JamesTurland / JimsGarage

Homelab Goodies
1.94k stars 445 forks source link

K3S-Deploy - Suggestions for enhancement #68

Open nmehran opened 7 months ago

nmehran commented 7 months ago

Below are some simple enhancements which will improve the robustness of the k3s.sh script.

End script immediately on error

Note: This will provide a cleaner log as to what caused the error.

Insert at the top of the script:

set -e  # Exit immediately if a command exits with a non-zero status.

Update and upgrade system packages, with lock mitigation support.

Add:

# Update and upgrade system packages, with lock mitigation support
attempt_limit=10
attempt_delay_seconds=3
for ((attempt=1; attempt<=attempt_limit; attempt++)); do
    if sudo apt-get update && sudo apt-get upgrade -y; then
        echo "Package list updated and packages upgraded successfully."
        break # Success
    elif ((attempt == attempt_limit)); then
        echo "Failed to update and upgrade packages within $attempt_limit attempts."
        exit 1 # Failure after all attempts
    else
        echo "Attempt $attempt of $attempt_limit failed. Retrying in $attempt_delay_seconds seconds..."
        sleep $attempt_delay_seconds
    fi
done

Synchronize node NTPs to ensure time synchronization on nodes

Note: k3sup and other downloads may fail if time is not synchronized between VM snapshots, so this is important.

Insert:

# Install policycoreutils for each node
for newnode in "${all[@]}"; do
  ssh $user@$newnode -i ~/.ssh/$certName sudo su <<EOF
  sudo timedatectl set-ntp off  # ***** This has been inserted *****
  sudo timedatectl set-ntp on  # ***** This has been inserted *****
  NEEDRESTART_MODE=a apt install policycoreutils -y
  exit
EOF
  echo -e " \033[32;5mPolicyCoreUtils installed!\033[0m"
done

Add robust wait on "Install Metallb"

Append:

# Step 8: Install Metallb
kubectl apply -f https://raw.githubusercontent.com/metallb/metallb/v0.12.1/manifests/namespace.yaml
kubectl apply -f https://raw.githubusercontent.com/metallb/metallb/v0.13.12/config/manifests/metallb-native.yaml
kubectl wait --for=condition=ready pod -l app=metallb --namespace=metallb-system --timeout=300s   # ***** This has been appended *****
JamesTurland commented 6 months ago

Thank you, I will test all of these when I can.

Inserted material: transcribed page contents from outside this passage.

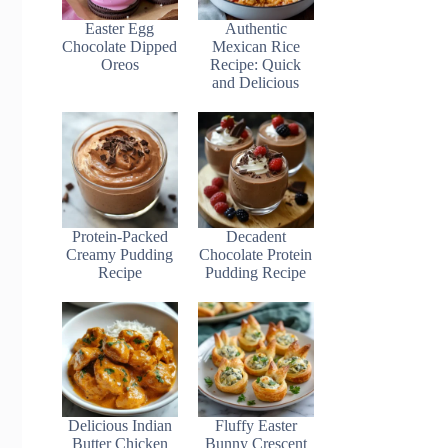
Easter Egg
Authentic
Chocolate Dipped
Mexican Rice
Oreos
Recipe: Quick
and Delicious
Protein-Packed
Decadent
Creamy Pudding
Chocolate Protein
Recipe
Pudding Recipe
Delicious Indian
Fluffy Easter
Butter Chicken
Bunny Crescent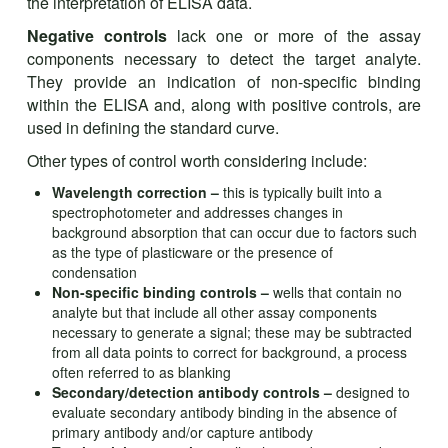
the interpretation of ELISA data.
Negative controls
lack one or more of the assay
components necessary to detect the target analyte.
They provide an indication of non-specific binding
within the ELISA and, along with positive controls, are
used in defining the standard curve.
Other types of control worth considering include:
Wavelength correction –
this is typically built into a
spectrophotometer and addresses changes in
background absorption that can occur due to factors such
as the type of plasticware or the presence of
condensation
Non-specific binding controls –
wells that contain no
analyte but that include all other assay components
necessary to generate a signal; these may be subtracted
from all data points to correct for background, a process
often referred to as blanking
Secondary/detection antibody controls –
designed to
evaluate secondary antibody binding in the absence of
primary antibody and/or capture antibody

nmehran commented 5 months ago

After some further testing, your original time synchronization method seems to be more robust!

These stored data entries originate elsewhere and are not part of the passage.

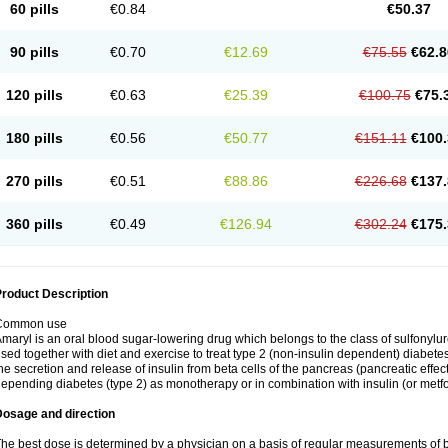
60 pills
€0.84
€50.37
90 pills
€0.70
€12.69
€75.55
€62.8
120 pills
€0.63
€25.39
€100.75
€75.
180 pills
€0.56
€50.77
€151.11
€100.
270 pills
€0.51
€88.86
€226.68
€137.
360 pills
€0.49
€126.94
€302.24
€175.
roduct Description
Common use
maryl is an oral blood sugar-lowering drug which belongs to the class of sulfonylure
sed together with diet and exercise to treat type 2 (non-insulin dependent) diabetes
he secretion and release of insulin from beta cells of the pancreas (pancreatic effect
epending diabetes (type 2) as monotherapy or in combination with insulin (or metf
Dosage and direction
he best dose is determined by a physician on a basis of regular measurements of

sudo timedatectl set-ntp off
sudo timedatectl set-ntp on

I think synchronizing the time for each node in the for newnode in "${all[@]}"; do loop is the most important improvement we could make, because in my tests, the nodes were failing to install k3sup dependencies without it.

I've gone ahead and edited the above post to reflect these changes.